SOURCE DATA:
• • •

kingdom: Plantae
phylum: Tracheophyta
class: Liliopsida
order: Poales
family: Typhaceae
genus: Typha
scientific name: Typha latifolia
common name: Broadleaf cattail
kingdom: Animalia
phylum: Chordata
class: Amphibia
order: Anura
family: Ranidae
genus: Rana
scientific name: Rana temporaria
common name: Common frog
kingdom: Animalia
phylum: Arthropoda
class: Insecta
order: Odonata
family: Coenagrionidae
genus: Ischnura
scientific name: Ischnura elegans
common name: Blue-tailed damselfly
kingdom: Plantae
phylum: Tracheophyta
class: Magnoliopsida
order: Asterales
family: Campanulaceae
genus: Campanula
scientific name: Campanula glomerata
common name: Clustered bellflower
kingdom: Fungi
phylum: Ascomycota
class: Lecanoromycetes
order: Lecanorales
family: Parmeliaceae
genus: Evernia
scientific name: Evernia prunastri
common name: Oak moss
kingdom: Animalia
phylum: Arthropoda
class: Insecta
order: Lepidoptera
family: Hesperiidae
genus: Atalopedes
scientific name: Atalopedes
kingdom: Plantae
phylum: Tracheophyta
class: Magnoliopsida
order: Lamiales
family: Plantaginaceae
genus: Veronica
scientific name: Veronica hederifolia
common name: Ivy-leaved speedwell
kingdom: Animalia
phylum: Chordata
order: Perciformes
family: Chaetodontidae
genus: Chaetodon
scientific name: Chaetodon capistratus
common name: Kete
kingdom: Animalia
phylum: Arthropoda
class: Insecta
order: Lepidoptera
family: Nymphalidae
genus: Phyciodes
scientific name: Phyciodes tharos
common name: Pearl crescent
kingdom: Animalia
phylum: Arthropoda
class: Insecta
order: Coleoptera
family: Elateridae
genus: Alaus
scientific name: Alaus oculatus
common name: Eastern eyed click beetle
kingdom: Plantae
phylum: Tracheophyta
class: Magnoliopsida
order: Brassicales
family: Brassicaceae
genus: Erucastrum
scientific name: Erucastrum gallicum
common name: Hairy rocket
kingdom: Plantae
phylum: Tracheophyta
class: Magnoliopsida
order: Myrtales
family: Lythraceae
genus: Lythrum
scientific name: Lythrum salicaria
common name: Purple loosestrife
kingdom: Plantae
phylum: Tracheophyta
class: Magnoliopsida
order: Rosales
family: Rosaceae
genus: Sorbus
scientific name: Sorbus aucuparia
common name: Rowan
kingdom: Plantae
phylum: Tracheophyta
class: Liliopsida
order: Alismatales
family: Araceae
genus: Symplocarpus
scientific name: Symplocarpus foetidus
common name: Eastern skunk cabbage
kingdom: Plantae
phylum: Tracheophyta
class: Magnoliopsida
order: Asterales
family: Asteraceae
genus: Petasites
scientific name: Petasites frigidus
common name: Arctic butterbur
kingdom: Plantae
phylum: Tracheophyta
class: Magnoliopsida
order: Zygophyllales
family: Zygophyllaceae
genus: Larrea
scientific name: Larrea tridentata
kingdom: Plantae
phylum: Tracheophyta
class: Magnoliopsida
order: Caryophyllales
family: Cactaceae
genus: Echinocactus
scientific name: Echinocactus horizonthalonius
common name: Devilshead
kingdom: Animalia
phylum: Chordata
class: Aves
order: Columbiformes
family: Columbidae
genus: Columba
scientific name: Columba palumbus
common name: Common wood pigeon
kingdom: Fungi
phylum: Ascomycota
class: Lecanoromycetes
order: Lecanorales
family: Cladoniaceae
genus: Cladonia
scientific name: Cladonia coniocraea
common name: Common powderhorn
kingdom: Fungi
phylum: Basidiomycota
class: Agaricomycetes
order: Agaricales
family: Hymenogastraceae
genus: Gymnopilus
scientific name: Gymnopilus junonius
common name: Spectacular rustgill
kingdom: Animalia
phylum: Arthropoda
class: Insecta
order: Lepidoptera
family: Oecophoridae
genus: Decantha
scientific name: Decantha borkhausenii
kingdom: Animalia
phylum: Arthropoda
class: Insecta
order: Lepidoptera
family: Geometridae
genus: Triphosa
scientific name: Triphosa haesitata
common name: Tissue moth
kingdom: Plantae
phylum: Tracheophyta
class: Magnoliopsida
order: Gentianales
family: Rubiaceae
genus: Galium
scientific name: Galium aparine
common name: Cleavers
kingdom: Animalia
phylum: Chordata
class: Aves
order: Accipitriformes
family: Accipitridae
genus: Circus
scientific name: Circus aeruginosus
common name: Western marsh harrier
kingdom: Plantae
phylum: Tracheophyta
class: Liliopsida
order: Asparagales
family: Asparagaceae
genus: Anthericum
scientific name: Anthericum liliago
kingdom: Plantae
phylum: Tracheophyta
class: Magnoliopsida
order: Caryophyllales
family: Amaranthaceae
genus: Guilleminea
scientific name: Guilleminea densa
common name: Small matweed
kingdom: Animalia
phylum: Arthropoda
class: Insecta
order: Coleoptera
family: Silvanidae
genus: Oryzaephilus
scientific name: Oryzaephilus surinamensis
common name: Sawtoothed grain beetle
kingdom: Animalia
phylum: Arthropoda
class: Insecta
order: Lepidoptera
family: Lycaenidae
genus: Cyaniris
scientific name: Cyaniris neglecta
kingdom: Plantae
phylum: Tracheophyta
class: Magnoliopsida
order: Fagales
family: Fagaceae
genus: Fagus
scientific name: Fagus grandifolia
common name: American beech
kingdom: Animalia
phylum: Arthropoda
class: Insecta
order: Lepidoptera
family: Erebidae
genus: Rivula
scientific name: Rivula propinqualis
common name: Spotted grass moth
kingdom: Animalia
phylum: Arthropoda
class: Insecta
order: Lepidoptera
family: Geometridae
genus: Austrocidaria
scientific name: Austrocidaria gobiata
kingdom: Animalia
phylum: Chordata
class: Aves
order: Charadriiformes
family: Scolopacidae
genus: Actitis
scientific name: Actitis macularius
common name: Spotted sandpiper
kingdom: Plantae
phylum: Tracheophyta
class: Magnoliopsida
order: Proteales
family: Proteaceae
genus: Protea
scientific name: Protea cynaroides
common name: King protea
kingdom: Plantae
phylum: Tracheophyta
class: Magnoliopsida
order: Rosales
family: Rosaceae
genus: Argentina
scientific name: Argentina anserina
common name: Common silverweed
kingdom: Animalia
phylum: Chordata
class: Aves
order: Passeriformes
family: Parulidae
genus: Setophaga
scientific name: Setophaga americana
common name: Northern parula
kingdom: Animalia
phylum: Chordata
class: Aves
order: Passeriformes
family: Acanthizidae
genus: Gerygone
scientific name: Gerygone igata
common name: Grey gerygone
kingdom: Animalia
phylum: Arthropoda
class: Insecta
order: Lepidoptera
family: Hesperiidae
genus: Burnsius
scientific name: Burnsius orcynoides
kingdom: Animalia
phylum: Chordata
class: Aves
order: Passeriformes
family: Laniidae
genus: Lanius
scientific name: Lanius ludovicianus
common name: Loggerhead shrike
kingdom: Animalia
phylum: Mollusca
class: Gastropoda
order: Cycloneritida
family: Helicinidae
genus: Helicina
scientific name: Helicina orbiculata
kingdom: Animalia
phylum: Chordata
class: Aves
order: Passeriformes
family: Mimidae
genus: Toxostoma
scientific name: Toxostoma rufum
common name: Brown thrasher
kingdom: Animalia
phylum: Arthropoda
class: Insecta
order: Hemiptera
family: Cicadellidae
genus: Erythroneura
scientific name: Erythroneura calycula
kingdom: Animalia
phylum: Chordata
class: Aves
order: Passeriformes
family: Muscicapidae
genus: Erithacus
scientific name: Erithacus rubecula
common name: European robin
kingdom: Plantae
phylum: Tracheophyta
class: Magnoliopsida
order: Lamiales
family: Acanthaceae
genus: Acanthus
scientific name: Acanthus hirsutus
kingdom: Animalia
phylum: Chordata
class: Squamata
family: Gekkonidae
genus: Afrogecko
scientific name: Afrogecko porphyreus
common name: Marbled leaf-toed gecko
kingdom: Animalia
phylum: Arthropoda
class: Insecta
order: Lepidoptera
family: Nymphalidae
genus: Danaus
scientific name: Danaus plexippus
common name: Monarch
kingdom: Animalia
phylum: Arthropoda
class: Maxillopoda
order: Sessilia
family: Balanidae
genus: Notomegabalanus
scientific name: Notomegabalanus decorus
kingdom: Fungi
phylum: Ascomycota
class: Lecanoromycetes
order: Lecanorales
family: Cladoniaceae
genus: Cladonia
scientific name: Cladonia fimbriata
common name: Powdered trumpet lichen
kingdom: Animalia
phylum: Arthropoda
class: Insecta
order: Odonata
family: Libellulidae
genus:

• • •

GOAL: Can you render everything from the line containing "common name: European robin" down through the last line of the items as a Markdown table, with a Row column numbering each line and an Item line column giving the line itself, leaving out any blank lines?

SOLVED EXERCISE:
| Row | Item line |
|---|---|
| 1 | common name: European robin |
| 2 | kingdom: Plantae |
| 3 | phylum: Tracheophyta |
| 4 | class: Magnoliopsida |
| 5 | order: Lamiales |
| 6 | family: Acanthaceae |
| 7 | genus: Acanthus |
| 8 | scientific name: Acanthus hirsutus |
| 9 | kingdom: Animalia |
| 10 | phylum: Chordata |
| 11 | class: Squamata |
| 12 | family: Gekkonidae |
| 13 | genus: Afrogecko |
| 14 | scientific name: Afrogecko porphyreus |
| 15 | common name: Marbled leaf-toed gecko |
| 16 | kingdom: Animalia |
| 17 | phylum: Arthropoda |
| 18 | class: Insecta |
| 19 | order: Lepidoptera |
| 20 | family: Nymphalidae |
| 21 | genus: Danaus |
| 22 | scientific name: Danaus plexippus |
| 23 | common name: Monarch |
| 24 | kingdom: Animalia |
| 25 | phylum: Arthropoda |
| 26 | class: Maxillopoda |
| 27 | order: Sessilia |
| 28 | family: Balanidae |
| 29 | genus: Notomegabalanus |
| 30 | scientific name: Notomegabalanus decorus |
| 31 | kingdom: Fungi |
| 32 | phylum: Ascomycota |
| 33 | class: Lecanoromycetes |
| 34 | order: Lecanorales |
| 35 | family: Cladoniaceae |
| 36 | genus: Cladonia |
| 37 | scientific name: Cladonia fimbriata |
| 38 | common name: Powdered trumpet lichen |
| 39 | kingdom: Animalia |
| 40 | phylum: Arthropoda |
| 41 | class: Insecta |
| 42 | order: Odonata |
| 43 | family: Libellulidae |
| 44 | genus: |